1 - “Did you go to school for Creative Writing?”
2 - “Do you have to have a degree in writing to get published?”
3 - “Have you taken classes in writing?”
4 - “Will you be my mentor?”
First, the short versions.
1 - No. I was a history major.
2 - No. It’s one way to get published, but not the only way. Not even the most common way.
3 - No. Well, not technically. More on that in a bit.
4 - No. But thanks for asking. I barely have enough time to make breakfast in the morning, but maybe this blog will count for something?
Now, the long version. No, I did not get a creative writing degree. I did try, once, to take a creative writing class at my college, but they told me my writing wasn’t promising enough and turned me away. I wasn’t crushed. I was a writer and I was going to learn how to write no matter what.
Yesterday, I was having my blood drawn for a physical, and the lady drawing my blood asked me about how I became a writer (because everyone enjoys a little career chit-chat as their life blood swirls into a collection of tubes). Did I go to school for it? Did I take classes? How did I know about the business? Was it anything like the X-Factor? As I tried to explain my process, she grew more convinced it was a happy accident and I realized that it sounded an awful lot like I just decided to become a writer and then got magically published in a cosmic lottery.
This, of course, does not happen.
And I think what I should have told her is this: You don’t need a creative writing degree, but you do need a writing education.
These are not necessarily the same thing.

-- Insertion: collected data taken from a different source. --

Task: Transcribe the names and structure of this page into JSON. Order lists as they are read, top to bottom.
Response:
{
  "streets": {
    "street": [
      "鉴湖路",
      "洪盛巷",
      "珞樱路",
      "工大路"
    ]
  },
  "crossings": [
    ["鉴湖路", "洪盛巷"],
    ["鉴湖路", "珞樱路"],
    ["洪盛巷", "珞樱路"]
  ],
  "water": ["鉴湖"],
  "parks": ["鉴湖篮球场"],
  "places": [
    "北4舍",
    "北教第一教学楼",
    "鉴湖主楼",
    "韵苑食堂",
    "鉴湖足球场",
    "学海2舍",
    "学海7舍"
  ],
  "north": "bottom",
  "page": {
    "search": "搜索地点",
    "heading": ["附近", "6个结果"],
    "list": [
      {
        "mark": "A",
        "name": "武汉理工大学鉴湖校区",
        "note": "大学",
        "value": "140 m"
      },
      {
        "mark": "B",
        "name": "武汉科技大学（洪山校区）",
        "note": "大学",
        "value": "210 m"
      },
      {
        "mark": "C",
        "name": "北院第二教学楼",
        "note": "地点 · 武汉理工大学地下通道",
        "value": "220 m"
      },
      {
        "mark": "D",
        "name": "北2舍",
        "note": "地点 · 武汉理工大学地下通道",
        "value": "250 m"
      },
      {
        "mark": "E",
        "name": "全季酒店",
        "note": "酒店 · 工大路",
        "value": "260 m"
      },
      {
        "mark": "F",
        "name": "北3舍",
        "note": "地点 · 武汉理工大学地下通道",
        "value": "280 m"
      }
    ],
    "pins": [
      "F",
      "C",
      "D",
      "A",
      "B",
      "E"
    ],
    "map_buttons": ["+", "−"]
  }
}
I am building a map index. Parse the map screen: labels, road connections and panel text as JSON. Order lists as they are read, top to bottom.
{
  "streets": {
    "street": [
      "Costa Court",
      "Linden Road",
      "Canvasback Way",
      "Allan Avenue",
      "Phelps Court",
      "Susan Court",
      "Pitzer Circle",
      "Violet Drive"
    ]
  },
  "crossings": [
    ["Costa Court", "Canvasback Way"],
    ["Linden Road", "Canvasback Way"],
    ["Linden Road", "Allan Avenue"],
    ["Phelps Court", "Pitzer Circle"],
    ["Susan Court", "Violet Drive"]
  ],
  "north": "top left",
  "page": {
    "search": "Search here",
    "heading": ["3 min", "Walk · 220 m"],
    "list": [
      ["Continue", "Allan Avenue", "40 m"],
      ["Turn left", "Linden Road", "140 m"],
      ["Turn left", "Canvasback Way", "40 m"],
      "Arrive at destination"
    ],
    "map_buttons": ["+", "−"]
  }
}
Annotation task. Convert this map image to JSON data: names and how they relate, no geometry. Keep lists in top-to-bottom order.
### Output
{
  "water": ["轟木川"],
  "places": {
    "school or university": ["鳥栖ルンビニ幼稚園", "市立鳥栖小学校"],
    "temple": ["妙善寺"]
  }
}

Warning: For a brief moment, I’m going to get on a soap box. I don’t usually do that on the blog, especially when it’s anything that can be construed as even vaguely political. I don’t like pretending I know any better than anyone else how to solve the world’s problems. I’m just a girl who eats cookies for breakfast and thinks a ’73 Camaro is a perfectly reasonable business vehicle. However, when it comes to this topic, I think I’m qualified to talk about it.
The thing modern education has gotten really wrong is this: ignoring the fact that there are 4,000 ways to competency. 100,000 ways to competency. One million ways to competency. One of the dumbest things ever decided was that a piece of paper with a college name on it made one person’s skill set better than someone else’s.
That piece of paper often means something. But the lack of it often doesn’t.
It’s convenient to put your average muggle through four years of college and expect that they’ll come out the other side equally educated in a specific field, ready to join the workforce. But if you take 50 teens who all want to be history majors, for instance, and put them through four years of college, at the end, you will not have fifty equally-educated graduates. Because some of them will be slackers. Some of them will be naturally talented teachers, but terrible at remembering dates. Some of them will excel at research, but only about 14th century Scotland. Some of them will be great public speakers, but terrible writers. Some of them will be have spent their childhood learning everything that college was going to teach them and will emerge no more clever or skilled than they were at the beginning.
And some people will skip college and go on to be more successful than any of those grads.
How? How!? My sister read and chatted with me about OUTLIERS: The Story of Success, by Malcolm Gladwell. In it, he talks about the 10,000 hour rule — he postulates that it takes 10,000 hours of practice to become an expert in any field. I think this is key. You need to learn everything you can about not only writing, but reading, and everything you can find out about the industry and business. I would say that 10,000 hours of writing sounds about right. But I think that there are lots of ways to accomplish those hours. You can self teach. You can apprentice. You can take classes. You can workshop. You can get a writing critique partner. You can steal someone else’s brain. The only thing that is standard-issue about a writing education is that it must happen in order to be successful. If you want a piece of paper saying you did it, that’s your business, but no one else’s.
Here is my education. I found it this week while I was looking for my social security card. It was a folder of some of my writing from before the age of 17: each of those pieces of paper represents a novel I wrote back then. I spent several hours every
evening writing, and when I wasn’t writing, I was reading, and when I wasn’t reading, I was living — riding horses, showing dogs, having a band, making trouble. You have to have something to write about, after all.
I reckon before I post this, I should emphasize that I have nothing against degrees in Creative Writing. If you think you need one to keep you motivated or to structure your education, go for it. But it’s not the way I learn. And I’d wager in some cases it can do more harm to an introverted creative person’s psyche than good. But the most important thing is: they’re pretty much invisible when it comes to getting your book published. Your education, however you manage it, is the process: the book is the result. Agents, editors, readers: they don’t care how you got there, just that you did.